[INACTIVE] SLG Publishing (slg_news) wrote,
[INACTIVE] SLG Publishing

WonderCon 2008

Sorry to have been away from posting from some time! Last week's Do You Think You Can Help Me? went by the wayside because we all were at WonderCon in San Francisco. The convention was well-attended and I scored a bunch of Oni graphic novels and finally bought my very own copy of The Rabbi's Cat by Joann Sfar.

Comic Book Resources has a write-up of the SLG panel hosted by Supreme Commander Dan Vado, who serves up a caveat to those wanting to break into the comics world, as he notes that you can get stuck in doing something and face limited options when it's no longer fun. Of course, who would say that their job is fun? We just had a couple of guys in to fix our toilet (seems the plumbing in this part of town is bad), and I can't imagine that snaking 600 feet of sewer line is ever fun. But of course they get to bill more than $100 an hour. The only time anything I get paid $100 an hour for anything I'm capable of doing is when I'm sitting with my chin in propped in my hands, dreamily inventing a world where this is so. In this world, I am paid to explicate Yeats and Auden poems, write stories and read biographies of Mozart.
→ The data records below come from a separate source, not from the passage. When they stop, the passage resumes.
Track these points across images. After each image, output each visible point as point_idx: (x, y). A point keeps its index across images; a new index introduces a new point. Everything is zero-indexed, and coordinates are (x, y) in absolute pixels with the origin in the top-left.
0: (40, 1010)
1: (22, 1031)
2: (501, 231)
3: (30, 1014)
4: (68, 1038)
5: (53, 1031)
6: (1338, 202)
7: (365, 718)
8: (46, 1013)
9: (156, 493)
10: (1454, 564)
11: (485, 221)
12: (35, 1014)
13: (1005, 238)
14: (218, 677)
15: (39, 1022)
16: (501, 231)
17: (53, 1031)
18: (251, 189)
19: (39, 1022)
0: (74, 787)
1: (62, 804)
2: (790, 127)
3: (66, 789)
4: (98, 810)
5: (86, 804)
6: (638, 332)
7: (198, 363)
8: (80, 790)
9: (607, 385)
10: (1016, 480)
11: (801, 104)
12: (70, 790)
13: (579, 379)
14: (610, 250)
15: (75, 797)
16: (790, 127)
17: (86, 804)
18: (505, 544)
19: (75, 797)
It's admirable, I think, of Dan not to sugar coat his feelings about working in comics. The medium and the people make you loyal, but you have to be satisfied with intangible returns: There are very few other benefits. Unless you work at a nice Japanese-owned publisher like Viz -- but then I imagine you are trading intangible returns for tangible ones. That's often the case, isn't it?

Wait, what was I talking about? Oh, right, WonderCon. Comics. So... uh... at least we have some fun?

Anyway, part of those intangible benefits is getting to be part of bringing talented people's work to the public. The Blog@Newsarama has a picture one of those people, Ethan Nicolle, in their WonderCon coverage. Ethan, creator of the hilarious new graphic novel Chumble Spuzz, excels at the con thing. I do not, being rather wary of strangers in person (artists getting portfolio reviews, remember I am nervous, too!), and so I admire those who do.